→ Instructions to follow
Up to and including the line with "- Refactorizar funciones grandes", restate the material below word for word, beginning with its first line.

→ Data to examine
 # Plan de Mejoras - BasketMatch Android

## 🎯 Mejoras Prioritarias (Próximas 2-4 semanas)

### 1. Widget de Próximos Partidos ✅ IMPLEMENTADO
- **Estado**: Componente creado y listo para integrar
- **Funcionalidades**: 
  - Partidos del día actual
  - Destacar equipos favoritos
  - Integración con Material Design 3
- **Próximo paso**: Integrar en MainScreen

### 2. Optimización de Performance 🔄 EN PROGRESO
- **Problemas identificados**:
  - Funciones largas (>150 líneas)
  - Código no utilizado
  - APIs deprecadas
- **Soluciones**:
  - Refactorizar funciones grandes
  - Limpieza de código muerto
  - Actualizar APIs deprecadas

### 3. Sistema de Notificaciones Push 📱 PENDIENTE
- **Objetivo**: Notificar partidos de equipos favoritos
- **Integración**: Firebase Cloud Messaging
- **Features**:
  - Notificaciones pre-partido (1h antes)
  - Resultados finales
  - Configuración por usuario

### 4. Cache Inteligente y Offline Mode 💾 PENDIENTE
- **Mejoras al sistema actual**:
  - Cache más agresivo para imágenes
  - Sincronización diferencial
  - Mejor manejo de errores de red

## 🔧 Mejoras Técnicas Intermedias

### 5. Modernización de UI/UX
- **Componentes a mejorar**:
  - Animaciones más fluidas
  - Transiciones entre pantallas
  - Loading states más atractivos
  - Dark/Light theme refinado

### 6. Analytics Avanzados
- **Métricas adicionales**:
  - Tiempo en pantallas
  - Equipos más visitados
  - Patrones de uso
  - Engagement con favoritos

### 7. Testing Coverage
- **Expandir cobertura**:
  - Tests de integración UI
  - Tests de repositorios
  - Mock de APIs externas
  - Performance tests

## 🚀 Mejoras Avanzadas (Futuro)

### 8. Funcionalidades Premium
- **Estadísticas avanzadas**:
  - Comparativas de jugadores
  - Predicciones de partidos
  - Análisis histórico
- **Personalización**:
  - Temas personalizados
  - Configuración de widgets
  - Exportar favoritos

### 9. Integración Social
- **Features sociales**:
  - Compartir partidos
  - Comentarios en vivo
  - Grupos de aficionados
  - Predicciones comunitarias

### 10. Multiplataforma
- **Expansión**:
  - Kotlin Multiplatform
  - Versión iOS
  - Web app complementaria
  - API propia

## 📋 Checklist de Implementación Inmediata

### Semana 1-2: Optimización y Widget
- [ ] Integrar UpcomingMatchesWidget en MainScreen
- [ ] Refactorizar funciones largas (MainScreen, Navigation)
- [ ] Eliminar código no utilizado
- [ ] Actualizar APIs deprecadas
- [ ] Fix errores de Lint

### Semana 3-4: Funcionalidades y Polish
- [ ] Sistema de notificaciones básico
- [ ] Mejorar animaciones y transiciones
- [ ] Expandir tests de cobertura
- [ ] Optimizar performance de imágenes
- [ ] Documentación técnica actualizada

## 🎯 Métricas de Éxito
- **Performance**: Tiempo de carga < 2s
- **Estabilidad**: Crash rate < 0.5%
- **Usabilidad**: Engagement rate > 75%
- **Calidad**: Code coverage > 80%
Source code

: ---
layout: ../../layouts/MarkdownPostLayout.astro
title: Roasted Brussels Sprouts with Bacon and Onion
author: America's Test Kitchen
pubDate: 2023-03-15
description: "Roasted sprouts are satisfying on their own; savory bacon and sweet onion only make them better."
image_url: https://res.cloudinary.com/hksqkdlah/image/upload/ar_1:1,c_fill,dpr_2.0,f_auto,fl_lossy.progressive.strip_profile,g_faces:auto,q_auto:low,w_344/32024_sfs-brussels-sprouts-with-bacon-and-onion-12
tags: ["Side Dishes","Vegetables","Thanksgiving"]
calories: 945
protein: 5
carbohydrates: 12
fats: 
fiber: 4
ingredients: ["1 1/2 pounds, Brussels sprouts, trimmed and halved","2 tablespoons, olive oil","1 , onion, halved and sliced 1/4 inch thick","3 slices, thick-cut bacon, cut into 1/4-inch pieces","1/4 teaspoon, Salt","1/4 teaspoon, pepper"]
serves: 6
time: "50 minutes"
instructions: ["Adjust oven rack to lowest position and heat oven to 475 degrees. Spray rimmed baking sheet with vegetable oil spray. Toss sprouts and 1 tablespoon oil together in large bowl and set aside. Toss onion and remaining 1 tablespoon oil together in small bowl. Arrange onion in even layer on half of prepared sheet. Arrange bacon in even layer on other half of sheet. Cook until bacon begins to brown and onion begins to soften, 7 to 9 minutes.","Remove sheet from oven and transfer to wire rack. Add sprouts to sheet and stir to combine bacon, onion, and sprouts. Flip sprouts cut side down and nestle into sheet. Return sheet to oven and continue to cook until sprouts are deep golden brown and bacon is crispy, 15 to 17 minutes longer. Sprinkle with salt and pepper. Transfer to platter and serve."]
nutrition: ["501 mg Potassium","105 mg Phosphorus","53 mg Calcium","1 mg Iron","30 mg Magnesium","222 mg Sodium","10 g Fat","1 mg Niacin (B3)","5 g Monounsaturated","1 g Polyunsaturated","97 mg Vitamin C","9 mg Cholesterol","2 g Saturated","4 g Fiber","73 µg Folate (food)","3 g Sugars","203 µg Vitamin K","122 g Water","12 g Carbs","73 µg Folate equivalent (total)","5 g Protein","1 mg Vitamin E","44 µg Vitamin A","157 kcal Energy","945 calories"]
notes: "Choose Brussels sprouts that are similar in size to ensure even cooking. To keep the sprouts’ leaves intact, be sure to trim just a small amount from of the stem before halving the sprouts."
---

→ Answer box
 # Plan de Mejoras - BasketMatch Android

## 🎯 Mejoras Prioritarias (Próximas 2-4 semanas)

### 1. Widget de Próximos Partidos ✅ IMPLEMENTADO
- **Estado**: Componente creado y listo para integrar
- **Funcionalidades**: 
  - Partidos del día actual
  - Destacar equipos favoritos
  - Integración con Material Design 3
- **Próximo paso**: Integrar en MainScreen

### 2. Optimización de Performance 🔄 EN PROGRESO
- **Problemas identificados**:
  - Funciones largas (>150 líneas)
  - Código no utilizado
  - APIs deprecadas
- **Soluciones**:
  - Refactorizar funciones grandes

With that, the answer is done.